Price adjustments will not impact Brazil’s agricultural production, Ms. Vitória said, because there is demand from China and Europe, which seek alternative food supply sources. This scenario, in her view, may allow Brazil to diversify export destinations.
Ms. Santos, with Funcex, recalled that the agribusiness sector’s result has been driven by grains, especially soybeans, whose productivity has advanced thanks to new technologies. In the economist’s view, diversification would be possible by encouraging investments in other crops.
In 2022, the exports of the soybean complex totaled $60.82 billion and accounted for 38.3% of the agribusiness sector’s exports and 18.2% of Brazil’s total exports. Driven by corn, cereals, flour, and cereal-based preparations rose to 9% of agricultural exports. Beef came in third with 8.2%.
There is also a concentration in destinations. According to Funcex, considering the average of the 2021-2022 period, trade with China resulted in an agribusiness trade surplus of $44.9 billion, followed by the European Union with a trade surplus of $18.7 billion. The balance with these two regions represented more than 50% of the total trade surplus of the two-year average of Brazil’s agribusiness balance.

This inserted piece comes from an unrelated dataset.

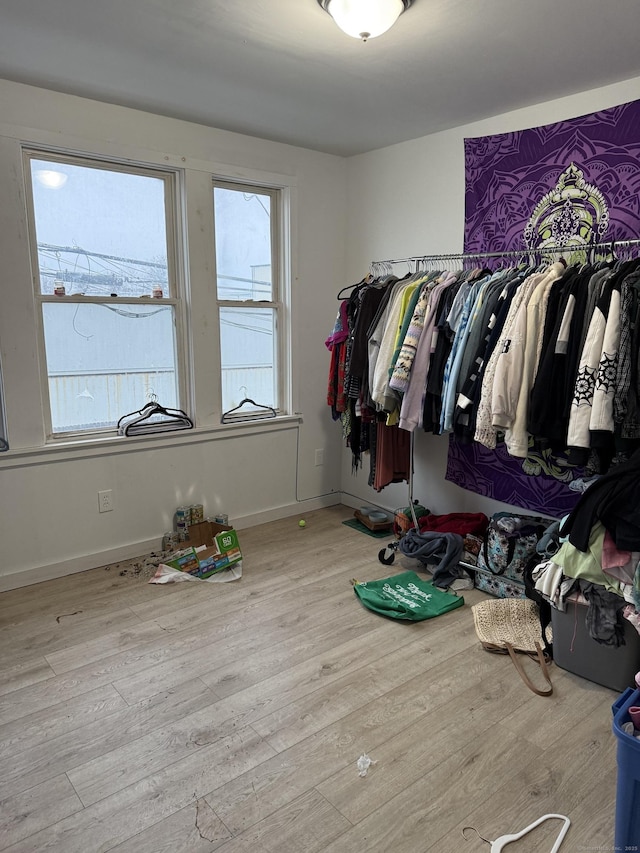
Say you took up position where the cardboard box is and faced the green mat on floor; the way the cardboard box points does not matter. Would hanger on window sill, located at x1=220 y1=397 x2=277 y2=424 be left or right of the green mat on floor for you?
left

The diversification of products and destinations, Mr. Silveira said, requires a government policy to face protectionist barriers and resistance to the entry of Brazilian products in some markets. “Additional diplomatic efforts could take advantage of segments that already have some dynamism in the country, alongside a strategy for brand development.” In terms of products, he cited chicken, beef, and orange juice.
“Soybean exports will lose momentum at some point, either because in the longer term production from Africa and the Belt and Road Initiative will enter the scenario,” Mr. Silveira said, referring to the project launched by Beijing in 2013, which includes a set of infrastructure projects in addition to work in the energy sector.
For the economist, the diversification map should include a greater variety of products for markets such as China, the United States, and Europe, as well as expanding exports to India and Southeast Asian countries. According to Mr. Silveira, in order to face protectionist barriers and try to guarantee the maintenance of a relevant share of meat, grains, and cereals in exports, it is necessary to have a growing coefficient of environmental sustainability in the use of inputs.